Segment Start: Information given

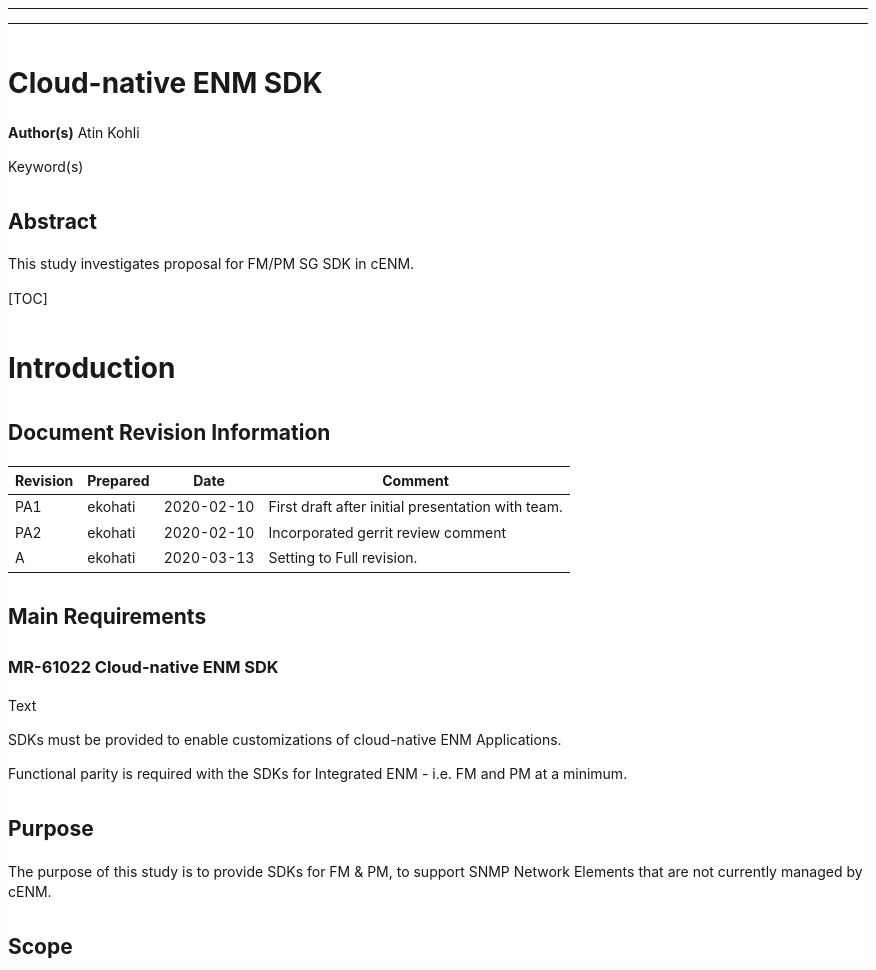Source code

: -- --

-- --

# Cloud-native ENM SDK

**Author(s)**  Atin Kohli



Keyword(s)

## Abstract

This study investigates proposal for FM/PM SG SDK in cENM.



[TOC]



#  Introduction

## Document Revision Information

| **Revision** | **Prepared** | **Date**   | **Comment**                                       |
| ------------ | ------------ | ---------- | ------------------------------------------------- |
| PA1          | ekohati      | 2020-02-10 | First draft after initial presentation with team. |
| PA2          | ekohati      | 2020-02-10 | Incorporated gerrit review comment                |
| A            | ekohati      | 2020-03-13 | Setting to Full revision.                         |


## Main Requirements

### MR-61022 Cloud-native ENM SDK

Text

SDKs must be provided to enable customizations of cloud-native ENM Applications.

Functional parity is required with the SDKs for Integrated ENM - i.e. FM and PM at a minimum.



## Purpose

The purpose of this study is to provide SDKs for FM & PM, to support SNMP Network Elements that are not currently managed by cENM.



## Scope
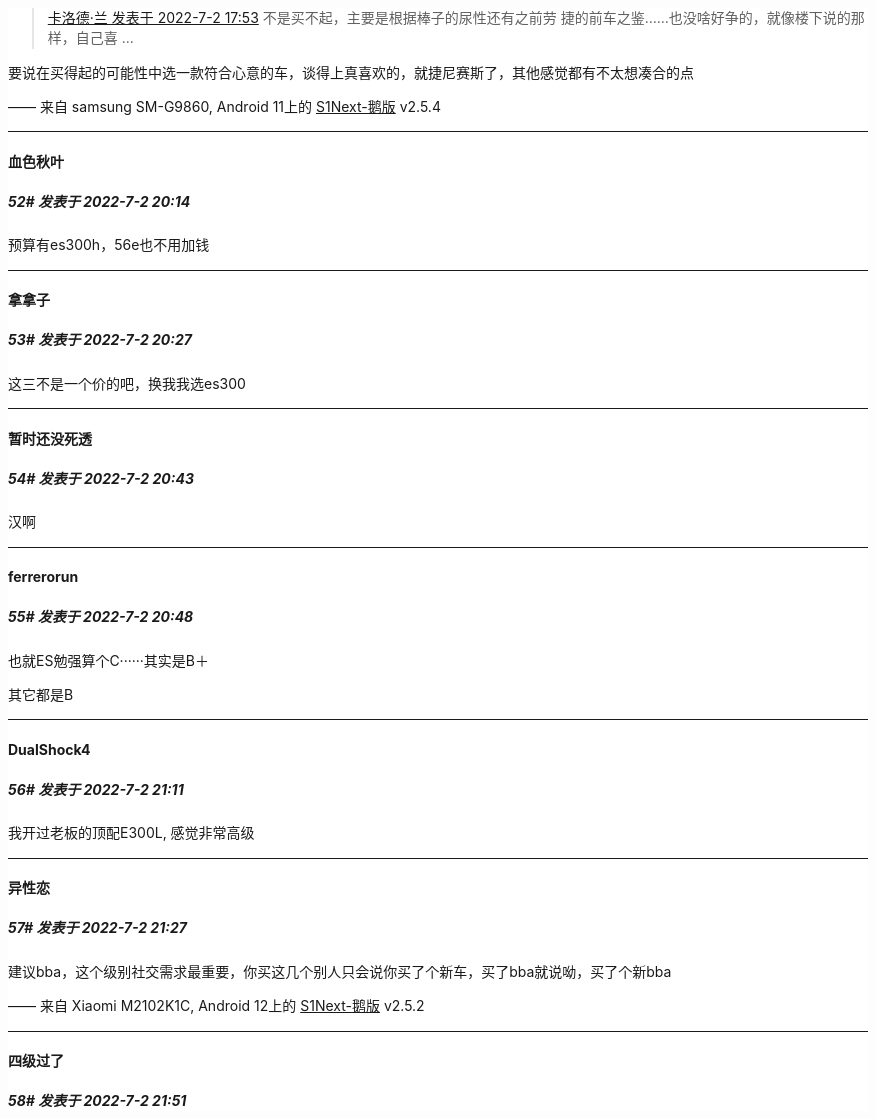 <blockquote><a href="httphttps://bbs.saraba1st.com/2b/forum.php?mod=redirect&amp;goto=findpost&amp;pid=56497149&amp;ptid=2079010" target="_blank">卡洛德·兰 发表于 2022-7-2 17:53</a>
不是买不起，主要是根据棒子的尿性还有之前劳 捷的前车之鉴……也没啥好争的，就像楼下说的那样，自己喜 ...</blockquote>
要说在买得起的可能性中选一款符合心意的车，谈得上真喜欢的，就捷尼赛斯了，其他感觉都有不太想凑合的点

—— 来自 samsung SM-G9860, Android 11上的 [S1Next-鹅版](https://github.com/ykrank/S1-Next/releases) v2.5.4

*****

####  血色秋叶  
##### 52#       发表于 2022-7-2 20:14

预算有es300h，56e也不用加钱

*****

####  拿拿子  
##### 53#       发表于 2022-7-2 20:27

这三不是一个价的吧，换我我选es300

*****

####  暂时还没死透  
##### 54#       发表于 2022-7-2 20:43

汉啊

*****

####  ferrerorun  
##### 55#       发表于 2022-7-2 20:48

也就ES勉强算个C······其实是B＋

其它都是B

*****

####  DualShock4  
##### 56#       发表于 2022-7-2 21:11

我开过老板的顶配E300L, 感觉非常高级

*****

####  异性恋  
##### 57#       发表于 2022-7-2 21:27

建议bba，这个级别社交需求最重要，你买这几个别人只会说你买了个新车，买了bba就说呦，买了个新bba

—— 来自 Xiaomi M2102K1C, Android 12上的 [S1Next-鹅版](https://github.com/ykrank/S1-Next/releases) v2.5.2

*****

####  四级过了  
##### 58#       发表于 2022-7-2 21:51
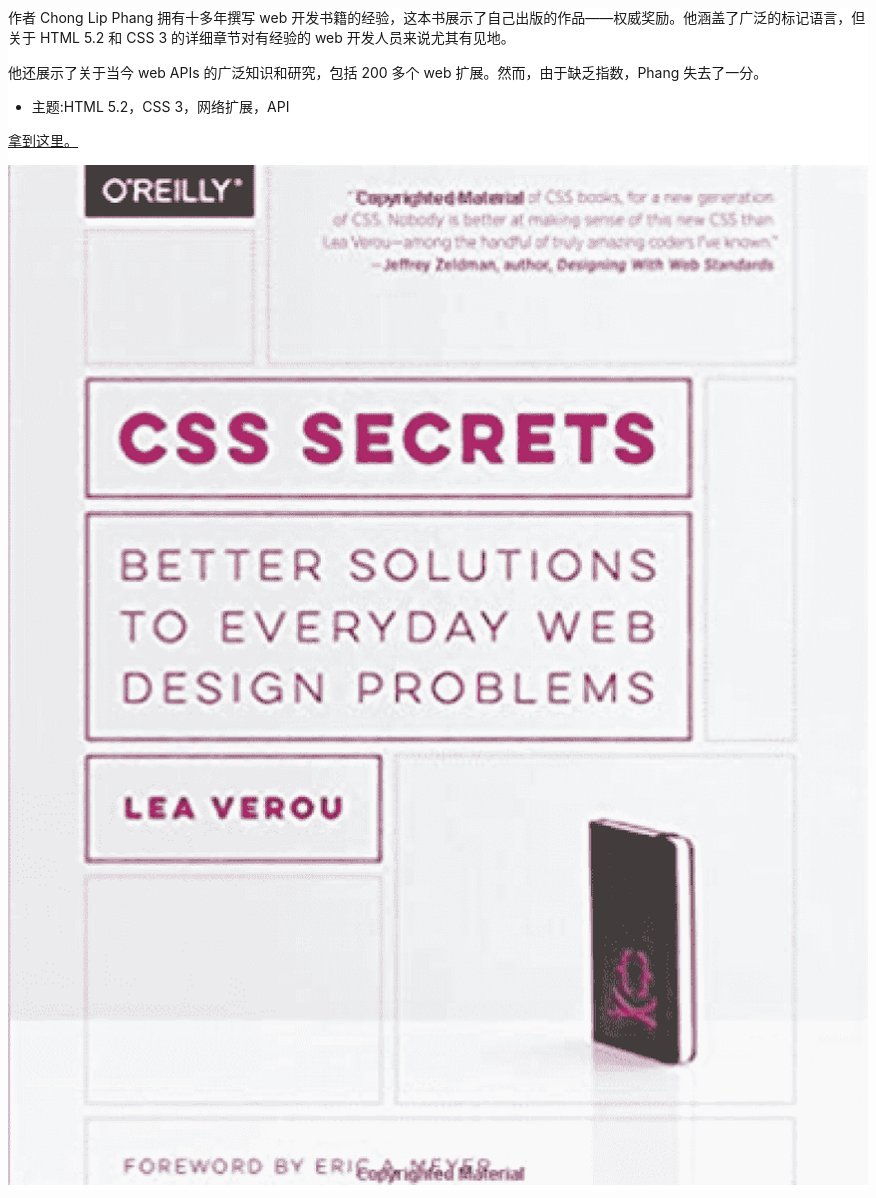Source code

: 作者 Chong Lip Phang 拥有十多年撰写 web 开发书籍的经验，这本书展示了自己出版的作品——权威奖励。他涵盖了广泛的标记语言，但关于 HTML 5.2 和 CSS 3 的详细章节对有经验的 web 开发人员来说尤其有见地。

他还展示了关于当今 web APIs 的广泛知识和研究，包括 200 多个 web 扩展。然而，由于缺乏指数，Phang 失去了一分。

*   主题:HTML 5.2，CSS 3，网络扩展，API

[拿到这里。](https://www.amazon.ca/Mastering-Front-End-Web-Development-Introducing/dp/B08NS9J6RY)

[**![Front cover of CSS Secrets](img/834d68998ce6d7d742c9ef881308f33a.png)**](https://www.amazon.com/CSS-Secrets-Solutions-Everyday-Problems/dp/1449372635/ref=d_pd_sbs_sccl_2_11/133-1764205-1035324?pd_rd_w=gewHG&content-id=amzn1.sym.3676f086-9496-4fd7-8490-77cf7f43f846&pf_rd_p=3676f086-9496-4fd7-8490-77cf7f43f846&pf_rd_r=YKHC23RXKZYT4MR8NBMZ&pd_rd_wg=41B1j&pd_rd_r=ba087157-b620-403c-b6d7-09f979dfacbe&pd_rd_i=1449372635&psc=1#customerReviews)
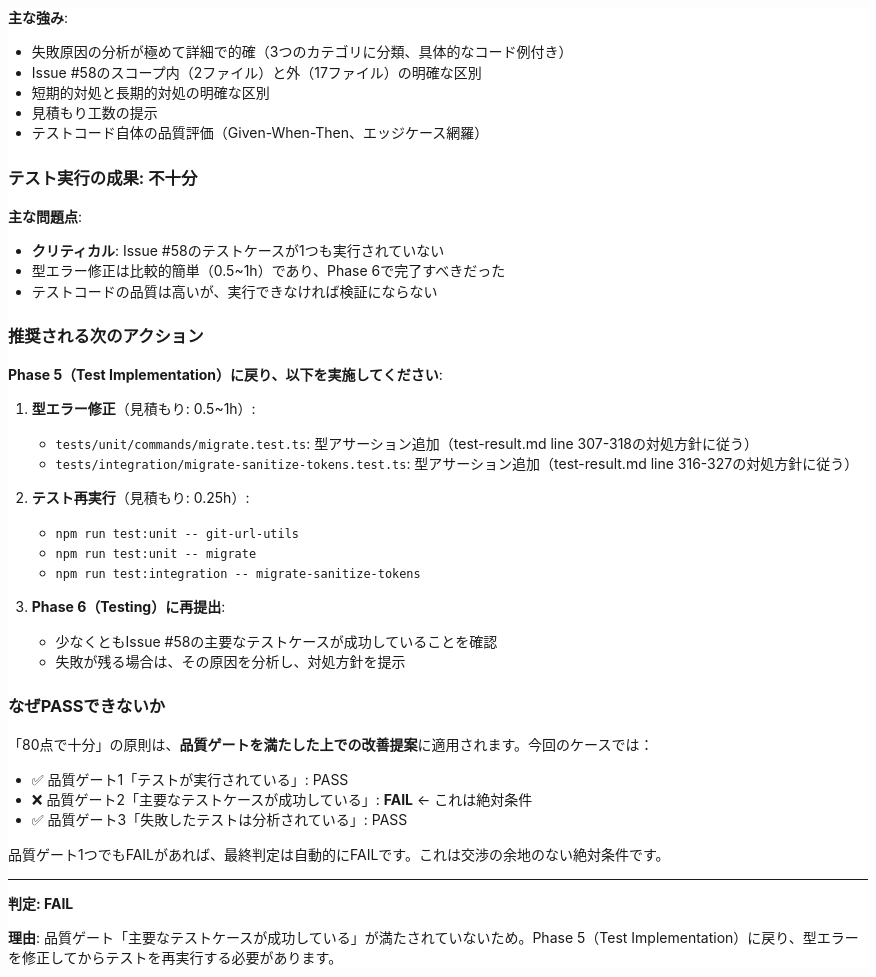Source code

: **主な強み**:
- 失敗原因の分析が極めて詳細で的確（3つのカテゴリに分類、具体的なコード例付き）
- Issue #58のスコープ内（2ファイル）と外（17ファイル）の明確な区別
- 短期的対処と長期的対処の明確な区別
- 見積もり工数の提示
- テストコード自体の品質評価（Given-When-Then、エッジケース網羅）

### テスト実行の成果: 不十分

**主な問題点**:
- **クリティカル**: Issue #58のテストケースが1つも実行されていない
- 型エラー修正は比較的簡単（0.5~1h）であり、Phase 6で完了すべきだった
- テストコードの品質は高いが、実行できなければ検証にならない

### 推奨される次のアクション

**Phase 5（Test Implementation）に戻り、以下を実施してください**:

1. **型エラー修正**（見積もり: 0.5~1h）:
   - `tests/unit/commands/migrate.test.ts`: 型アサーション追加（test-result.md line 307-318の対処方針に従う）
   - `tests/integration/migrate-sanitize-tokens.test.ts`: 型アサーション追加（test-result.md line 316-327の対処方針に従う）

2. **テスト再実行**（見積もり: 0.25h）:
   - `npm run test:unit -- git-url-utils`
   - `npm run test:unit -- migrate`
   - `npm run test:integration -- migrate-sanitize-tokens`

3. **Phase 6（Testing）に再提出**:
   - 少なくともIssue #58の主要なテストケースが成功していることを確認
   - 失敗が残る場合は、その原因を分析し、対処方針を提示

### なぜPASSできないか

「80点で十分」の原則は、**品質ゲートを満たした上での改善提案**に適用されます。今回のケースでは：

- ✅ 品質ゲート1「テストが実行されている」: PASS
- ❌ 品質ゲート2「主要なテストケースが成功している」: **FAIL** ← これは絶対条件
- ✅ 品質ゲート3「失敗したテストは分析されている」: PASS

品質ゲート1つでもFAILがあれば、最終判定は自動的にFAILです。これは交渉の余地のない絶対条件です。

---
**判定: FAIL**

**理由**: 品質ゲート「主要なテストケースが成功している」が満たされていないため。Phase 5（Test Implementation）に戻り、型エラーを修正してからテストを再実行する必要があります。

Segment End: Information given

What is needed »
Repeat only what lies between the start of the data and the end of the line containing "发表于 2022-7-2 17:53</a>", exactly, with pictures left out.

Completed task »
Source code

: -- --

-- --

# Cloud-native ENM SDK

**Author(s)**  Atin Kohli



Keyword(s)

## Abstract

This study investigates proposal for FM/PM SG SDK in cENM.



[TOC]



#  Introduction

## Document Revision Information

| **Revision** | **Prepared** | **Date**   | **Comment**                                       |
| ------------ | ------------ | ---------- | ------------------------------------------------- |
| PA1          | ekohati      | 2020-02-10 | First draft after initial presentation with team. |
| PA2          | ekohati      | 2020-02-10 | Incorporated gerrit review comment                |
| A            | ekohati      | 2020-03-13 | Setting to Full revision.                         |


## Main Requirements

### MR-61022 Cloud-native ENM SDK

Text

SDKs must be provided to enable customizations of cloud-native ENM Applications.

Functional parity is required with the SDKs for Integrated ENM - i.e. FM and PM at a minimum.



## Purpose

The purpose of this study is to provide SDKs for FM & PM, to support SNMP Network Elements that are not currently managed by cENM.



## Scope
 <blockquote><a href="httphttps://bbs.saraba1st.com/2b/forum.php?mod=redirect&amp;goto=findpost&amp;pid=56497149&amp;ptid=2079010" target="_blank">卡洛德·兰 发表于 2022-7-2 17:53</a>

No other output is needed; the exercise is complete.